§ Document section:

• • • •

Module 3: Shortness of Breath Flashcards
(123 cards)
SOB is a common symptom of?
lung disease, myocardial ischemia or dysfunction, systemic illness (anemia, shock, sepsis, fever), obesity, deconditioning
is SOB objective or subjective?
subjective experience of breathing discomfort
what are respiratory system dyspnea
- central controller 2. ventilatory pump 3. gas exchanger
what are CV system dyspnea?
- acute ischemia 2. systolic dysfunction 3. valvular disorders 4. pericardial diseases
what is critical asthma syndrome?
umbrella term: life threatening, status asthmaticus, near-fatal asthma
what are the symptoms of critical asthma syndrome?
- inability to speak 2. reduced peak expiratory flow rate of <25% of a patient’s personal best 3. failed response to frequent bronchodilators and IV steroids 4. require emergency care 5. prone to complications 6. utilize significant resources
what is the hallmark physical examination in acute respiratory failure
- inability to speak 2. upright posture 3. use of accessory muscles of respiratory and paradoxically 4. minimal wheezing –>indicates impending loss of air movement
what is the progress to respiratory failure?
emergent airway management. lethargy, loss of wheezing, cyanosis, reduced or paradoxical respiratory efforts less obvious: early signs of respiratory exhaustion such as progressively shallow respirations, weakness, progression loss of alertness
what does a declining course look like?
- first line is bronchodialtors, failing bronchodilators > 20 minutes, increased care, worsening respirator acidosis, signs of increasing fatigue.

• • • •

§ Record excerpts:
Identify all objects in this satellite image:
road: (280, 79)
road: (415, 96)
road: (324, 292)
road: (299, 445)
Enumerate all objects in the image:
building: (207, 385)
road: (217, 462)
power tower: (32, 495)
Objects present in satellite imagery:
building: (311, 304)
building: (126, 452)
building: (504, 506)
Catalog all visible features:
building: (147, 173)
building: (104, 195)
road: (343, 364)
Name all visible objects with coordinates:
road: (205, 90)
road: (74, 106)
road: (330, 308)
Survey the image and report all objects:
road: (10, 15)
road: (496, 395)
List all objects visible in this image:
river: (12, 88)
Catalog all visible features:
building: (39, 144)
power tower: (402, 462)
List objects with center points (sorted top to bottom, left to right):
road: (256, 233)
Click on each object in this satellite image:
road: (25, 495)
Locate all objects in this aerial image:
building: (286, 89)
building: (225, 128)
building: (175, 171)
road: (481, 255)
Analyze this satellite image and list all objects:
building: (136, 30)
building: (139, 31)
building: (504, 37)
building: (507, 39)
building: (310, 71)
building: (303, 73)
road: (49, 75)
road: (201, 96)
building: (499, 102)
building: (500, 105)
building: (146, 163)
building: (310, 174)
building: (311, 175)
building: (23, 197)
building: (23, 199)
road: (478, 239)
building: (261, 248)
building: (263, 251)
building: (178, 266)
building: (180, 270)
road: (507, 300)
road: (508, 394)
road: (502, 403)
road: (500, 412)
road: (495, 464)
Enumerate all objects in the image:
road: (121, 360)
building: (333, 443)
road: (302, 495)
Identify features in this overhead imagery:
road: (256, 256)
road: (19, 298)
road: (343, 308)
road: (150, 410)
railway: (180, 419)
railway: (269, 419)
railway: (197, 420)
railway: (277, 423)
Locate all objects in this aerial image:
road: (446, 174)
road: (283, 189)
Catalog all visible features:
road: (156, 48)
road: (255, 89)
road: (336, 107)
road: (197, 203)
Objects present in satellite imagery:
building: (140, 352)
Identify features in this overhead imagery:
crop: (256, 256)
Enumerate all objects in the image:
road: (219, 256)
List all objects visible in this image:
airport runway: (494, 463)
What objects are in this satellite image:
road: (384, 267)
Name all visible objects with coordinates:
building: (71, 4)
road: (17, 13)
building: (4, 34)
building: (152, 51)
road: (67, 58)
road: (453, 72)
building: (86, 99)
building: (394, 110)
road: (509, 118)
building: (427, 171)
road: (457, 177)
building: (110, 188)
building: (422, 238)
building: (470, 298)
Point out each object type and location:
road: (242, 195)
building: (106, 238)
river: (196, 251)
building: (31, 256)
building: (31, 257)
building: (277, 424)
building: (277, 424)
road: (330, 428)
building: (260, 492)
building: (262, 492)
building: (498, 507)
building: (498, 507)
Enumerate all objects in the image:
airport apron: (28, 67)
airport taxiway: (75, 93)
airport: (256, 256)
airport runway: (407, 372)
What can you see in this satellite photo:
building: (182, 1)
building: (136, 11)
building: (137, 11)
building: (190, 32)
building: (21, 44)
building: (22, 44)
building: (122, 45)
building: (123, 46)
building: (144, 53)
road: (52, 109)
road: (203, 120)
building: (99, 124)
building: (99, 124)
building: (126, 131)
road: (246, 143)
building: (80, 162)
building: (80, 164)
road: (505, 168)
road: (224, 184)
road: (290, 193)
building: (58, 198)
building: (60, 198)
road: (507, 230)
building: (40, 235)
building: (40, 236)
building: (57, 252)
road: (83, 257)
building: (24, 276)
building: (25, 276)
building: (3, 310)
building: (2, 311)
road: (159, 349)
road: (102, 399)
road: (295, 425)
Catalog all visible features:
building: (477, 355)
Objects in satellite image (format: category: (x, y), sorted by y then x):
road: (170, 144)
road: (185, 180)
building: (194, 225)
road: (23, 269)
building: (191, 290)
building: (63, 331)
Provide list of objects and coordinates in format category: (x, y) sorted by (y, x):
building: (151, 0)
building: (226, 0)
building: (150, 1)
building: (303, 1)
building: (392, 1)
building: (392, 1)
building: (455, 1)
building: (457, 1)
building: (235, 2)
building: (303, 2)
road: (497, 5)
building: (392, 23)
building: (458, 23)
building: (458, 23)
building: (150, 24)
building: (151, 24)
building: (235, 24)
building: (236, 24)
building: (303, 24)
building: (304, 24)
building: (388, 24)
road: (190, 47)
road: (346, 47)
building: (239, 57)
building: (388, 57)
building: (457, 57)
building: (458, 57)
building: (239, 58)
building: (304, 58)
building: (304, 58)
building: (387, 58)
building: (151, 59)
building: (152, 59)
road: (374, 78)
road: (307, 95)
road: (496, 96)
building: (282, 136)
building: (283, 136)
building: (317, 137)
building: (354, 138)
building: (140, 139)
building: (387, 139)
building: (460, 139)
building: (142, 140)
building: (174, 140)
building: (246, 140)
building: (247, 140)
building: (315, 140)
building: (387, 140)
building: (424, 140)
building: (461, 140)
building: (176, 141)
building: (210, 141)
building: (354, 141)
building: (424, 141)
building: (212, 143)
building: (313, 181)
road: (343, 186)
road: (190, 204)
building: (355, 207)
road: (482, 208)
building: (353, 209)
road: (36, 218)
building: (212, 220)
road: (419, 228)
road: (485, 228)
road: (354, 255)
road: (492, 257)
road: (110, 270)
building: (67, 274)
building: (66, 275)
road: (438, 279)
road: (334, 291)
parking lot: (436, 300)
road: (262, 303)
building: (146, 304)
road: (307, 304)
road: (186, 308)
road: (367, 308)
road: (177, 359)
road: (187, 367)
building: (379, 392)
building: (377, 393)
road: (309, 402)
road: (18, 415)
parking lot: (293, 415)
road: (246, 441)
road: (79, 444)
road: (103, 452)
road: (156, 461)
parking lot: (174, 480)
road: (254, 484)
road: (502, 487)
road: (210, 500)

• • • •

§ Prompt 1:
From the shortness of breath flashcards, print the words starting at "subjective experience of" and ending after "is critical asthma syndrome?".
§ Prompt 2:
Using the shortness of breath flashcards, say whether each statement agrees with them: (a) shortness of breath is described as an objective measure; (b) critical asthma syndrome covers near-fatal asthma; (c) minimal wheezing points to an impending loss of air movement. Answer yes or no for each and quote the deciding words.
§ Prompt 3:
Write the next part of the shortness of breath flashcards, picking up after the last card shown.
The lines aren't needed for any of this.

§ Expected output 1:
subjective experience of breathing discomfort
what are respiratory system dyspnea
- central controller 2. ventilatory pump 3. gas exchanger
what are CV system dyspnea?
- acute ischemia 2. systolic dysfunction 3. valvular disorders 4. pericardial diseases
what is critical asthma syndrome?

§ Expected output 2:
(a) No: "subjective experience of breathing discomfort"
(b) Yes: "umbrella term: life threatening, status asthmaticus, near-fatal asthma"
(c) Yes: "minimal wheezing –>indicates impending loss of air movement"

§ Expected output 3:
- acute respiratory alkalosis occurs early
- acute respiroatyr acidosis is LATE
- NIPPV - can be used selectively - reduce barotrauma, improve comfort reduce nosocomial infections
- needs to be placed early and closley monitor - if not improving need to intubate (this is not a rescue treatment)
- contraindications: vomiting, obtunded, combative, AMS
what are absolute indications for endotracheal intubation
- cardio pulmonary arrest or apnea
- imminent respiratory failure (paradoxical breathing, lethargy, hypopnea)
- acute respiratory failure with PaO2 < 60 and/or PaCO2>50
- acute on chronic respiratory failure
relative indications for ET intubation
- hypercarbia PaCO2>50 or increase > 5 mmHg/hour
- worsening respiratory acidosis
- inability to care for patient appropriately
- signs of fatigue (shallow respirations)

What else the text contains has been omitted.